PROVIDED RECORDS:
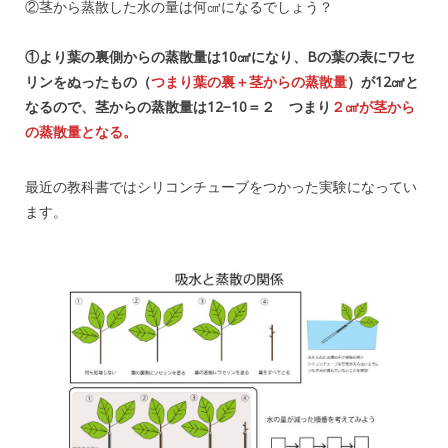
②茎から蒸散した水の量は何㎤になるでしょう？
①より葉の裏側からの蒸散量は10㎤になり、Bの葉の表にワセ
リンをぬったもの（
つまり葉の裏＋茎からの蒸散量
）が12㎤と
なるので、茎からの蒸散量は12−10＝２ つまり
２㎤が茎から
の蒸散量となる。
最近の教科書ではシリコンチューブをつかった実験になってい
ます。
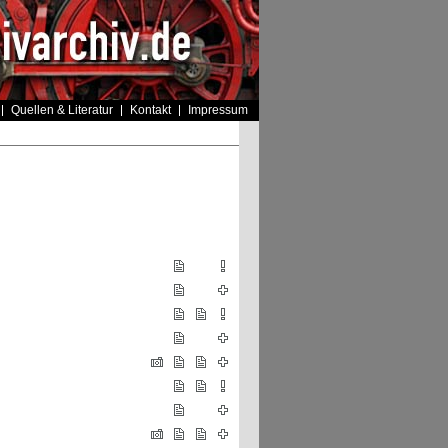
Quellen & Literatur
Kontakt
Impressum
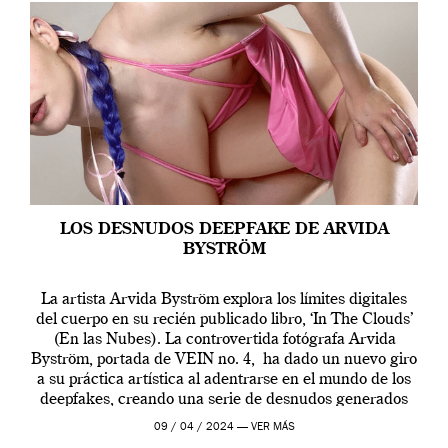
LOS DESNUDOS DEEPFAKE DE ARVIDA
BYSTRÖM
La artista Arvida Byström explora los límites digitales
del cuerpo en su recién publicado libro, ‘In The Clouds’
(En las Nubes). La controvertida fotógrafa Arvida
Byström, portada de VEIN no. 4, ha dado un nuevo giro
a su práctica artística al adentrarse en el mundo de los
deepfakes, creando una serie de desnudos generados
por […]
09 / 04 / 2024 —
VER MÁS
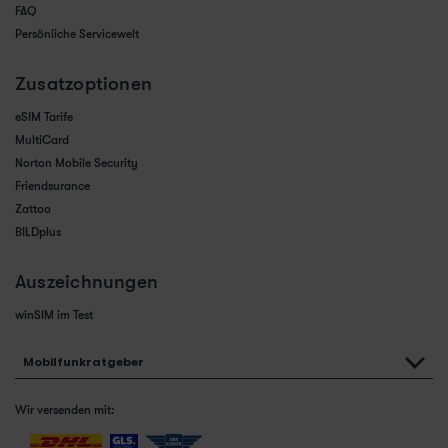
FAQ
Persönliche Servicewelt
Zusatzoptionen
eSIM Tarife
MultiCard
Norton Mobile Security
Friendsurance
Zattoo
BILDplus
Auszeichnungen
winSIM im Test
Mobilfunkratgeber
Wir versenden mit:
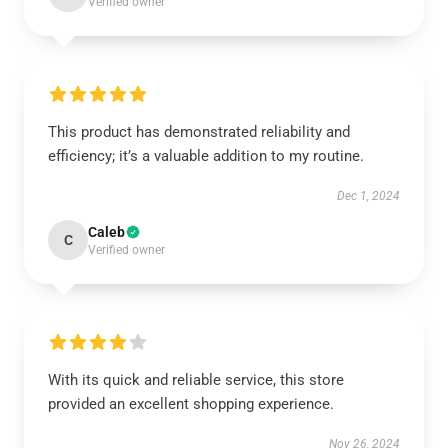
Verified owner
This product has demonstrated reliability and
efficiency; it’s a valuable addition to my routine.
Dec 1, 2024
Caleb
C
Verified owner
With its quick and reliable service, this store
provided an excellent shopping experience.
Nov 26, 2024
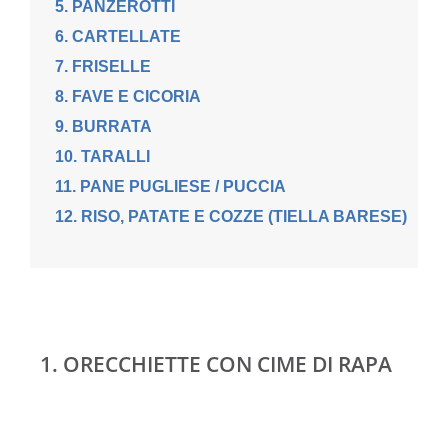
5. PANZEROTTI
6. CARTELLATE
7. FRISELLE
8. FAVE E CICORIA
9. BURRATA
10. TARALLI
11. PANE PUGLIESE / PUCCIA
12. RISO, PATATE E COZZE (TIELLA BARESE)
1. ORECCHIETTE CON CIME DI RAPA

ACTION ITEM:
Output all the material exactly. The pictures are to be left out.

YOUR RESPONSE:
②茎から蒸散した水の量は何㎤になるでしょう？
①より葉の裏側からの蒸散量は10㎤になり、Bの葉の表にワセ
リンをぬったもの（
つまり葉の裏＋茎からの蒸散量
）が12㎤と
なるので、茎からの蒸散量は12−10＝２ つまり
２㎤が茎から
の蒸散量となる。
最近の教科書ではシリコンチューブをつかった実験になってい
ます。
Quellen & Literatur
Kontakt
Impressum
LOS DESNUDOS DEEPFAKE DE ARVIDA
BYSTRÖM
La artista Arvida Byström explora los límites digitales
del cuerpo en su recién publicado libro, ‘In The Clouds’
(En las Nubes). La controvertida fotógrafa Arvida
Byström, portada de VEIN no. 4, ha dado un nuevo giro
a su práctica artística al adentrarse en el mundo de los
deepfakes, creando una serie de desnudos generados
por […]
09 / 04 / 2024 —
VER MÁS
FAQ
Persönliche Servicewelt
Zusatzoptionen
eSIM Tarife
MultiCard
Norton Mobile Security
Friendsurance
Zattoo
BILDplus
Auszeichnungen
winSIM im Test
Mobilfunkratgeber
Wir versenden mit:
Verified owner
This product has demonstrated reliability and
efficiency; it’s a valuable addition to my routine.
Dec 1, 2024
Caleb
C
Verified owner
With its quick and reliable service, this store
provided an excellent shopping experience.
Nov 26, 2024
5. PANZEROTTI
6. CARTELLATE
7. FRISELLE
8. FAVE E CICORIA
9. BURRATA
10. TARALLI
11. PANE PUGLIESE / PUCCIA
12. RISO, PATATE E COZZE (TIELLA BARESE)
1. ORECCHIETTE CON CIME DI RAPA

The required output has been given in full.